Calls made for police misconduct records from Charlottesville to D.C.
CHARLOTTESVILLE, Va. (WVIR) - A Charlottesville attorney is calling on the city’s police department to make documents related to settled police misconduct claims public. This comes as one of Virginia’s U.S. Senators is pushing legislation that would do the same nationwide.
“They speak in very broad terms about transparency, and when it comes down to it, issues like this, they don’t support transparency,” said Attorney Jeffrey Fogel.
Fogel submitted a Freedom of Information Act (FOIA) request for the Charlottesville Police Department to “produce records concerning the settlement of claims of police misconduct” in 2020 and 2021. Right now, he says CPD keeps private the number of misconduct cases that have resulted in settlements as well as the dollar amount for which they were settled.
We reached out to CPD asking how many settlements they have reached in that two-year time period. “The Charlottesville Police Department does not provide comment regarding settlements,” they answered in an email.
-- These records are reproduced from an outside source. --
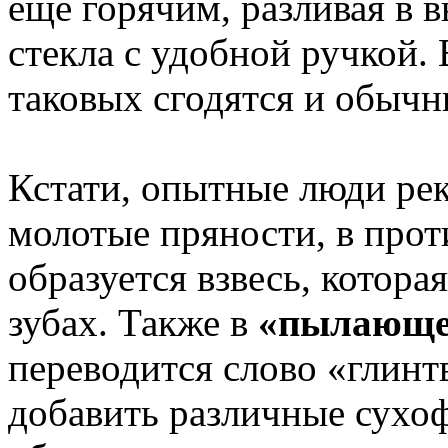
еще горячим, разливая в 
стекла с удобной ручкой.
таковых сгодятся и обыч
Кстати, опытные люди ре
молотые пряности, в прот
образуется взвесь, котора
зубах. Также в
«пылающе
переводится слово «глинт
добавить различные сухоф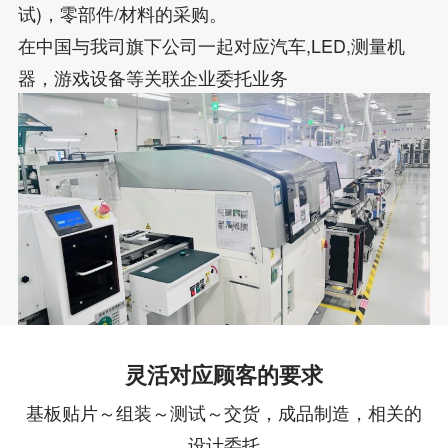
试)，零部件/材料的采购。
在中国与我司旗下公司一起对应汽车,LED,测量机
器，游戏设备等关联企业委托业务
灵活对应顾客的要求
基板贴片～组装～测试～交货，成品制造，相关的
设计委托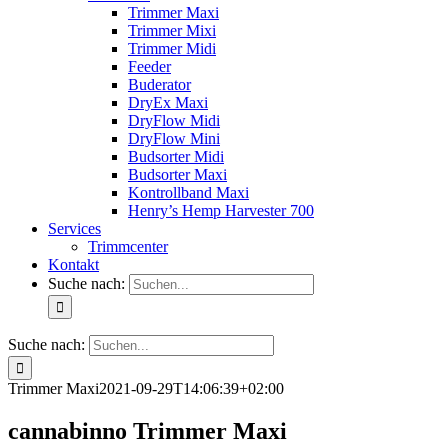
Trimmer Maxi
Trimmer Mixi
Trimmer Midi
Feeder
Buderator
DryEx Maxi
DryFlow Midi
DryFlow Mini
Budsorter Midi
Budsorter Maxi
Kontrollband Maxi
Henry’s Hemp Harvester 700
Services
Trimmcenter
Kontakt
Suche nach:
Suche nach:
Trimmer Maxi
2021-09-29T14:06:39+02:00
cannabinno Trimmer Maxi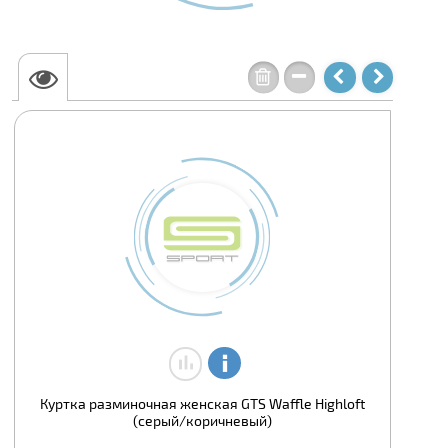
Куртка разминочная женская GTS Waffle Highloft
(серый/коричневый)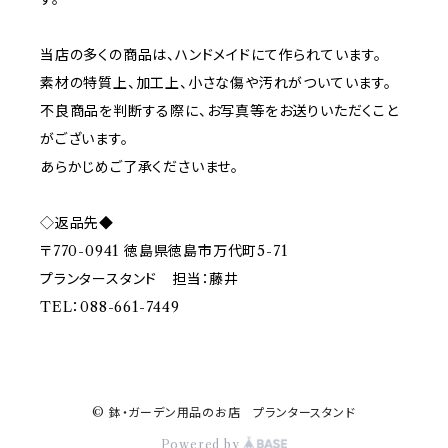
当店の多くの商品は、ハンドメイドにて作られています。
素材の特質上、加工上、小さな傷や汚れがついています。
不良商品を判断する際に、お写真等をお送りいただくこと
がございます。
あらかじめご了承くださいませ。
◇返品先◆
〒770-0941 徳島県徳島市万代町5-71
プランタースタンド 担当：藤井
TEL：088-661-7449
© 鉢・ガーデン用品のお店 プランタースタンド
Powered by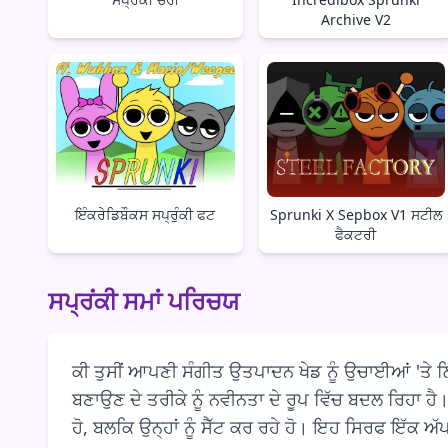
Archive V2
ਇੰਕਰੇਡਿਬੌਕਸ ਸਪ੍ਰੁੰਕੀ ਫਟ
Sprunki X Sepbox V1 ਸਟੀਲ
ਫੈਕਟਰੀ
ਸਪ੍ਰਂਕੀ ਸਮਾਂ ਪਰਿਚਯ
ਕੀ ਤੁਸੀਂ ਆਪਣੀ ਸੰਗੀਤ ਉਤਪਾਦਨ ਖੇਡ ਨੂੰ ਉਚਾਈਆਂ 'ਤ
ਬਣਾਉਣ ਦੇ ਤਰੀਕੇ ਨੂੰ ਨਵੀਨਤਾ ਦੇ ਰੂਪ ਵਿੱਚ ਬਦਲ ਰਿਹਾ ਹੈ।
ਹੋ, ਬਲਕਿ ਉਨ੍ਹਾਂ ਨੂੰ ਸੈੱਟ ਕਰ ਰਹੇ ਹੋ। ਇਹ ਸਿਰਫ ਇੱਕ ਅੱ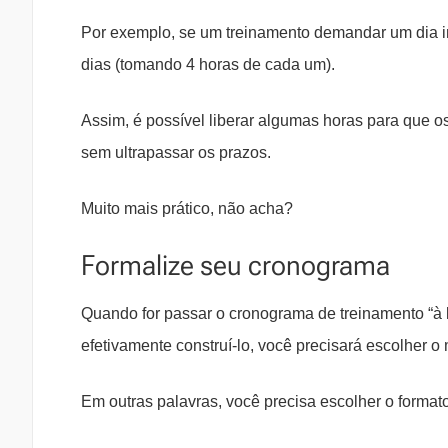
Por exemplo, se um treinamento demandar um dia int
dias (tomando 4 horas de cada um).
Assim, é possível liberar algumas horas para que o
sem ultrapassar os prazos.
Muito mais prático, não acha?
Formalize seu cronograma
Quando for passar o cronograma de treinamento “à l
efetivamente construí-lo, você precisará escolher 
Em outras palavras, você precisa escolher o format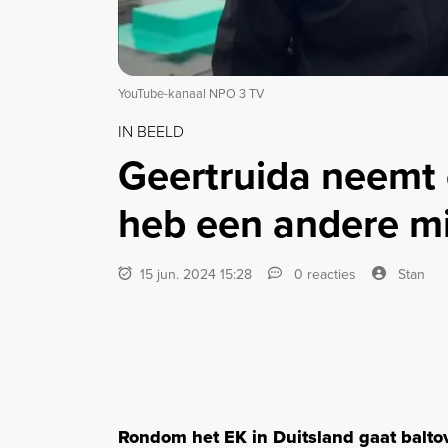
YouTube-kanaal NPO 3 TV
IN BEELD
Geertruida neemt 
heb een andere m
15 jun. 2024 15:28
0 reacties
Stan
Rondom het EK in Duitsland gaat balto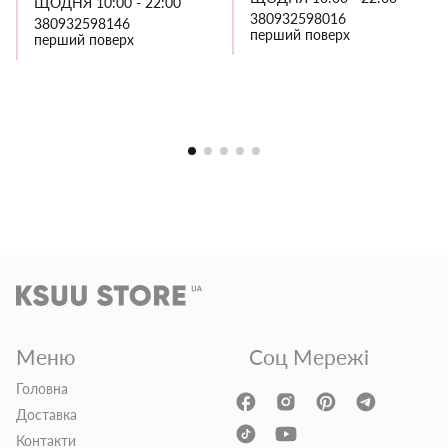
ЩОДНЯ 10:00 - 22:00
380932598016
380932598146
перший поверх
перший поверх
Меню
Соц Мережі
Головна
Доставка
Контакти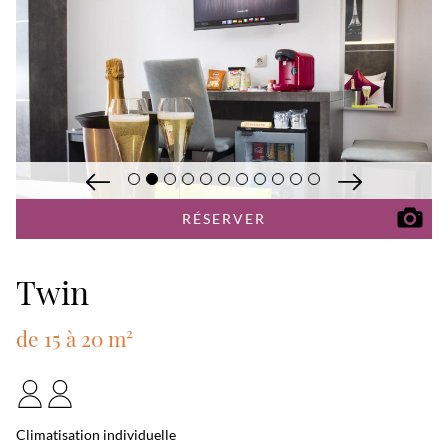
RÉSERVER
Twin
de 15 à 20 m²
Climatisation individuelle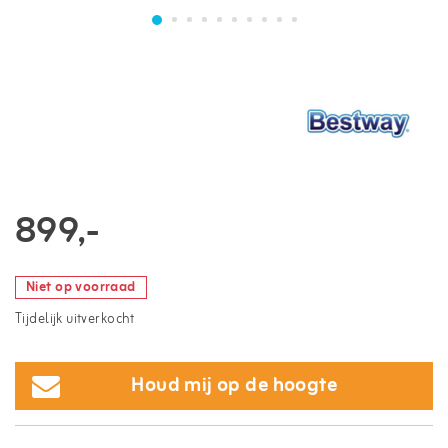
899,-
Niet op voorraad
Tijdelijk uitverkocht
Houd mij op de hoogte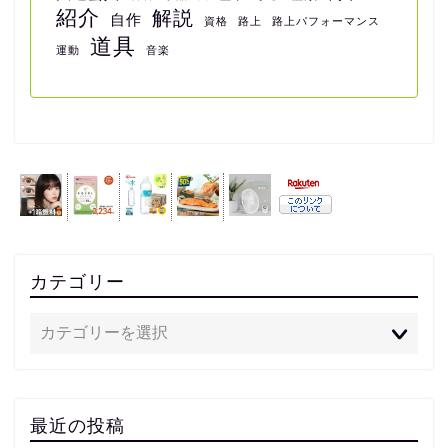
紹介
解説
自作
資格
路上
路上パフォーマンス
道具
運動
音楽
カテゴリー
最近の投稿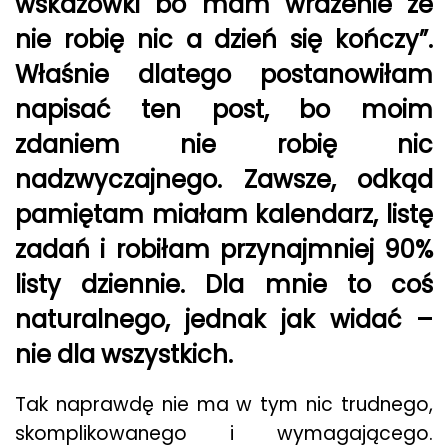
wskazówki bo mam wrażenie że
nie robię nic a dzień się kończy”.
Właśnie dlatego postanowiłam
napisać ten post, bo moim
zdaniem nie robię nic
nadzwyczajnego. Zawsze, odkąd
pamiętam miałam kalendarz, listę
zadań i robiłam przynajmniej 90%
listy dziennie. Dla mnie to coś
naturalnego, jednak jak widać –
nie dla wszystkich.
Tak naprawdę nie ma w tym nic trudnego,
skomplikowanego i wymagającego.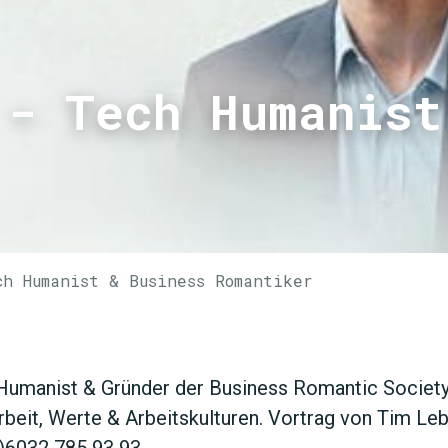
 - Tech Humanist
ch Humanist & Business Romantiker
JETZT 
 Humanist & Gründer der Business Romantic Society
rbeit, Werte & Arbeitskulturen. Vortrag von Tim L
0)6032 785 93 93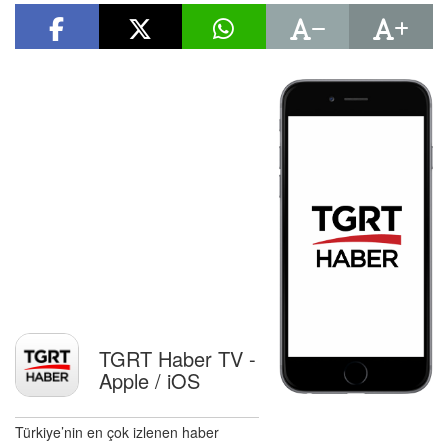
TGRT Haber TV -
Apple / iOS
Türkiye’nin en çok izlenen haber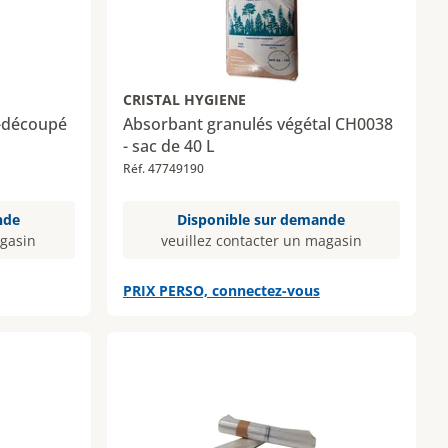
CRISTAL HYGIENE
é-découpé
Absorbant granulés végétal CH0038
- sac de 40 L
Réf. 47749190
nde
Disponible sur demande
agasin
veuillez contacter un magasin
PRIX PERSO, connectez-vous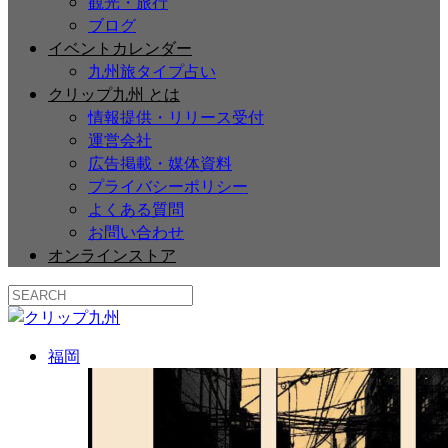
観光・旅行
ブログ
イベントカレンダー
九州旅タイプ占い
クリップ九州 とは
情報提供・リリース受付
運営会社
広告掲載・媒体資料
プライバシーポリシー
よくある質問
お問い合わせ
オンラインストア
福岡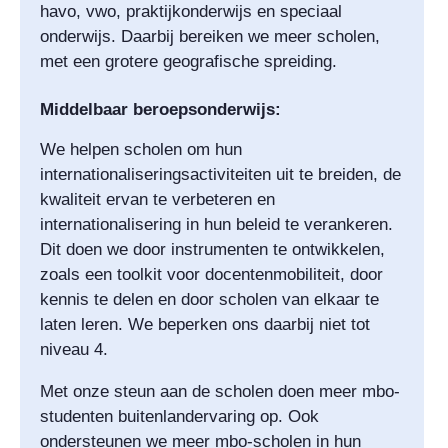
havo, vwo, praktijkonderwijs en speciaal
onderwijs. Daarbij bereiken we meer scholen,
met een grotere geografische spreiding.
Middelbaar beroepsonderwijs:
We helpen scholen om hun
internationaliseringsactiviteiten uit te breiden, de
kwaliteit ervan te verbeteren en
internationalisering in hun beleid te verankeren.
Dit doen we door instrumenten te ontwikkelen,
zoals een toolkit voor docentenmobiliteit, door
kennis te delen en door scholen van elkaar te
laten leren. We beperken ons daarbij niet tot
niveau 4.
Met onze steun aan de scholen doen meer mbo-
studenten buitenlandervaring op. Ook
ondersteunen we meer mbo-scholen in hun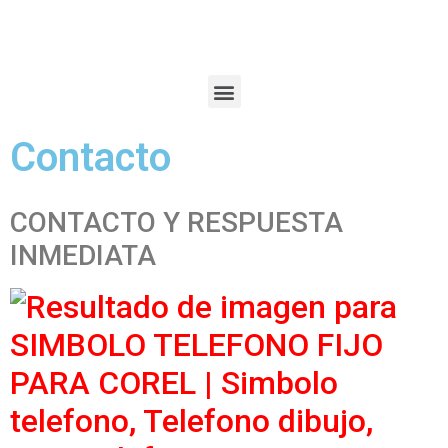
Contacto
CONTACTO Y RESPUESTA
INMEDIATA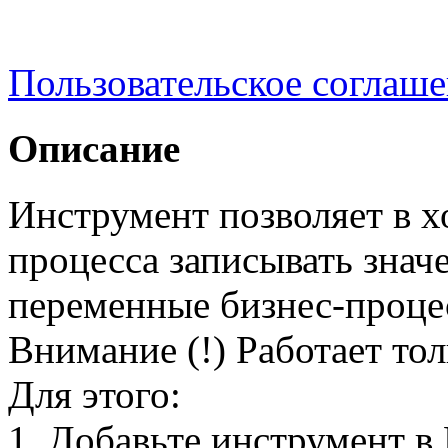
Пользовательское соглаш
Описание
Инструмент позволяет в х
процесса записывать знач
переменные бизнес-процес
Внимание (!) Работает тол
Для этого:
1. Добавьте инструмент в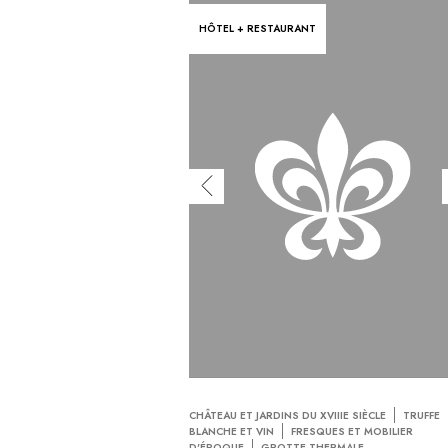
HÔTEL + RESTAURANT
CHÂTEAU ET JARDINS DU XVIIIE SIÈCLE
TRUFFE
BLANCHE ET VIN
FRESQUES ET MOBILIER
D'ÉPOQUE
GROTTE THERMALE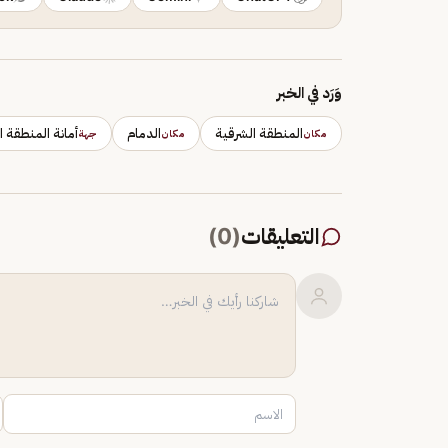
وَرَد في الخبر
المنطقة الشرقية
الدمام
أمانة المنطقة ا
مكان
مكان
جهة
التعليقات
(
0
)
“We should be able to have access to what kind of settlements it’s engaged in, and we can make judgments from those settlements as to whether or not the city’s handling them right,” Fogel said. “There’s no reason why these things are kept confidential, except bureaucrats and politicians never want to admit that anybody’s wrong. And even when they do, they don’t want us to see it.”
Making those records public is something Virginia Senator Tim Kaine, a Democrat, is trying to do on a federal level. In 2021, he sponsored the Cost of Police Misconduct Act. If it is passed and signed into law, federal law enforcement agencies would have to share data with the Department of Justice about “allegations of misconduct by federal law enforcement officers and amounts paid as judgments or settlements”.
In a statement, Kaine said: “Police misconduct causes significant harm and puts lives at risk, but settlements for misconduct are often shrouded in secrecy. We need that full transparency so that officers can be held accountable.”
Neither the city nor its police department had a comment on whether the records Fogel has requested will be made public.